Thankfully, the boat oozed personality. The traditional Indochinese wooden boats that dart around these waters with their high sterns and square sails are known as junks. The term would prove entirely appropriate for our vessel, the Cong Nhia. After kicking open the door (the wood of which had swollen and warped in the sea air), we found a cabin the size of a bathroom and a bathroom the size of a shower cubicle. The cabin’s solitary bulb didn’t cast enough light to read by, which turned out to be a blessing, since it also meant one was spared a close examination of the bed sheets. There was no choice but to socialise with the other passengers, a gaggle of cheerful British gap year students and three travellers.

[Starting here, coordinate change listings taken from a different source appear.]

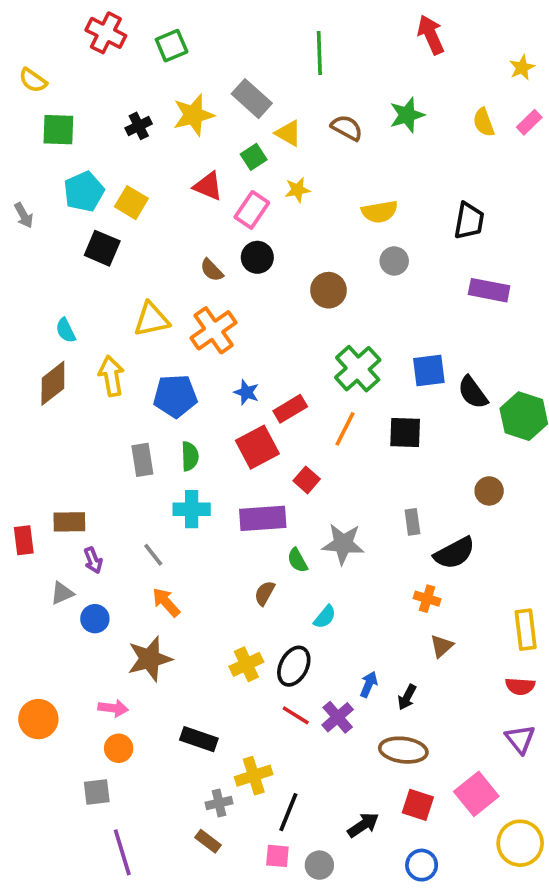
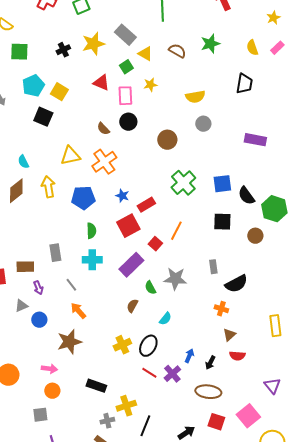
pink rectangle: (252, 210) -> (125, 96), turned -36
black trapezoid: (469, 221) -> (244, 84), moved
orange line: (345, 429) -> (176, 231), moved
black square: (405, 433) -> (222, 222), moved
gray rectangle: (142, 460) -> (55, 253), moved
brown circle: (489, 491) -> (255, 236), moved
purple rectangle: (263, 518) -> (131, 265), turned -40
red semicircle: (520, 686) -> (237, 356), moved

While I’m all for seeing the world, it must be said that I loathe professional travellers. You know who I mean, Europe’s unwashed masses that set out to see the ‘real’ Vietnam/India/Brazil. You find them at the seediest dives in town, trying earnestly to following local customs, eating food that beggars would pass up, bathing sporadically at best – imagining they’re enjoying the ‘real’ city. They wouldn’t dare visit Hanoi’s exquisite French colonial opera house, despite the fact that actual Vietnamese people sometimes do that too. Other than the condescending assumption that one has to live like a pig in order to understand the third world, I hate the falseness of the whole exercise. European travellers only speak to other travellers, they sleep rough but have $1,200 medical insurance. They want the appearance of hardship with none of the consequences.
The insights of the travellers on our boat were limited to calling places 'beautiful' or 'commercial' and referring to entire populations as ‘nice’ or ‘very nice’ (apparently the Burmese are all lovely, quick, someone tell the United Nations). Travellers aren’t interested in reality, they don’t travel to experience countries as locals do, they come for a quick fix of Poverty: The Theme Park and then leave satisfied that it’s lived down to their expectations.